Task 2.5 – Incremental certification models [Leader: UMIL] (M15 – M32): This task will investigate and define models supporting the incremental certification of cloud services. Incremental certification models will be used to manage changes at any layer in the cloud stack that could affect certified security properties without the need to (re-)certify artefacts from scratch. Incremental certification will be provided by monitoring the services and their interactions, and by verifying the validity of previously verified properties following changes in the stack.
Task 2.6 – Hybrid certification models [Task Leader: CITY] (M15 – M32): This task will explore the problem of combing different bases of evidence in producing cloud service certificates, including test and monitoring data, formal proofs and other existing certificates. Existing certificates will be particularly important in the case of service compositions or dependencies across services and layers in the whole cloud stack. Composition may happen along the following three main axes: composition of services, horizontal composition of different certificate types, and vertical composition of certificates at different cloud layers.

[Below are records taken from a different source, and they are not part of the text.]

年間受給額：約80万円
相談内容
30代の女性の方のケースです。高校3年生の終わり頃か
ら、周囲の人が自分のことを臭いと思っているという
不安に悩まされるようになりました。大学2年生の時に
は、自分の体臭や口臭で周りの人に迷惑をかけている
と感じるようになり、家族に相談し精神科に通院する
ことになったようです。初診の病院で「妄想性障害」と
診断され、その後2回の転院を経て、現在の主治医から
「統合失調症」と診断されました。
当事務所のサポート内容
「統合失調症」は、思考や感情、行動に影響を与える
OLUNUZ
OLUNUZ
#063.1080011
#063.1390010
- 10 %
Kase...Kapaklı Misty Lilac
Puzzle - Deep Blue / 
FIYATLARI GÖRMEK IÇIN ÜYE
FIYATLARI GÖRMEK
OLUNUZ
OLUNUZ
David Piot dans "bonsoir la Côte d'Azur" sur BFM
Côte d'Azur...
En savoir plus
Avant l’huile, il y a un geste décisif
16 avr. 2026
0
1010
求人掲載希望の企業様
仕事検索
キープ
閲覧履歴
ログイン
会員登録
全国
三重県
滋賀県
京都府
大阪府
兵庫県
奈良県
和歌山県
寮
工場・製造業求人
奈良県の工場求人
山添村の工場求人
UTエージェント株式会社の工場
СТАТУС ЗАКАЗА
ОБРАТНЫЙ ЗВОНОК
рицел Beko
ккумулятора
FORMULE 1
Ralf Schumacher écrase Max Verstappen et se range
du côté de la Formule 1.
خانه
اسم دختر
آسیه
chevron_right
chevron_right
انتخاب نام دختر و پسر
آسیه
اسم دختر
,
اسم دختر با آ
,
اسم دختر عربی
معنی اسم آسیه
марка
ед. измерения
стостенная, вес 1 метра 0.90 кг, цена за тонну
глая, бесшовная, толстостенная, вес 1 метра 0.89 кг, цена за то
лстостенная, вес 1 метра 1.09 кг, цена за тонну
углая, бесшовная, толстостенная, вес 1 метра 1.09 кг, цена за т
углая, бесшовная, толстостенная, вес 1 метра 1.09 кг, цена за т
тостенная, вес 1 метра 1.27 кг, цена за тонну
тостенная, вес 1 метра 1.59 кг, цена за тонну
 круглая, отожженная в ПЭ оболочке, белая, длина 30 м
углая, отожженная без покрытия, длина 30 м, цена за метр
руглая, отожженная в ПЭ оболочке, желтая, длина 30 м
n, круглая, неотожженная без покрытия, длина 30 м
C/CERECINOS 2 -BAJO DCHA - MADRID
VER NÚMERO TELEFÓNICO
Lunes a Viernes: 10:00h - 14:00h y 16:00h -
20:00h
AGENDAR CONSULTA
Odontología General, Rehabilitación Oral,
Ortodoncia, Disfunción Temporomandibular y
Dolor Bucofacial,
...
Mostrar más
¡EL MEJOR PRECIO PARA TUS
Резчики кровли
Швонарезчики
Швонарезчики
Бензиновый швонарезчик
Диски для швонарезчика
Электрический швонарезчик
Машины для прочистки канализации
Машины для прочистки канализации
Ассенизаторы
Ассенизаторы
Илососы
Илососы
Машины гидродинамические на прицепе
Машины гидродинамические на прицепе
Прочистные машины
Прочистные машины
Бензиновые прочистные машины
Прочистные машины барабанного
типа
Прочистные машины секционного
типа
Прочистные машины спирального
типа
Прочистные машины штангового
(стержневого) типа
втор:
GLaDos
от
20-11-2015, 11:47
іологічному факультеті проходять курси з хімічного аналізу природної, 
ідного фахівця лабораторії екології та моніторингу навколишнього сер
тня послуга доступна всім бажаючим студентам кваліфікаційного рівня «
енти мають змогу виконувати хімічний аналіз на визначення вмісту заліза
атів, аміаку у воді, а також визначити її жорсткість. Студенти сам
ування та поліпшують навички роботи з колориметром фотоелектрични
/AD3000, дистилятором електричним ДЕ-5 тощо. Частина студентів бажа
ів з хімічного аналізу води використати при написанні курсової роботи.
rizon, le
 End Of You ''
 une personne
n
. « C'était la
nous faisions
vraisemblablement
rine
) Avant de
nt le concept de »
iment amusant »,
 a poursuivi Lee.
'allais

Certificate composition will be based on investigating schemes for analyzing the composability of different certificate types. For instance, a trusted monitor service needs to provide two certificates (one monitoring-based, the other trusted computing-based) which need to be combined in a single one for the service. In addition, the composition issue will consider vertical composition integrating certificates at different layers of the cloud stack. As an example, suppose that a cloud supplier wants to certify that a given service is always operated within EU. Here WP2 will integrate a certificate based on trusted computing that the virtual machine is deployed in a hardware located in EU, and another certificate based on monitoring and/or testing proving that the service is executed on the above-mentioned virtual machine.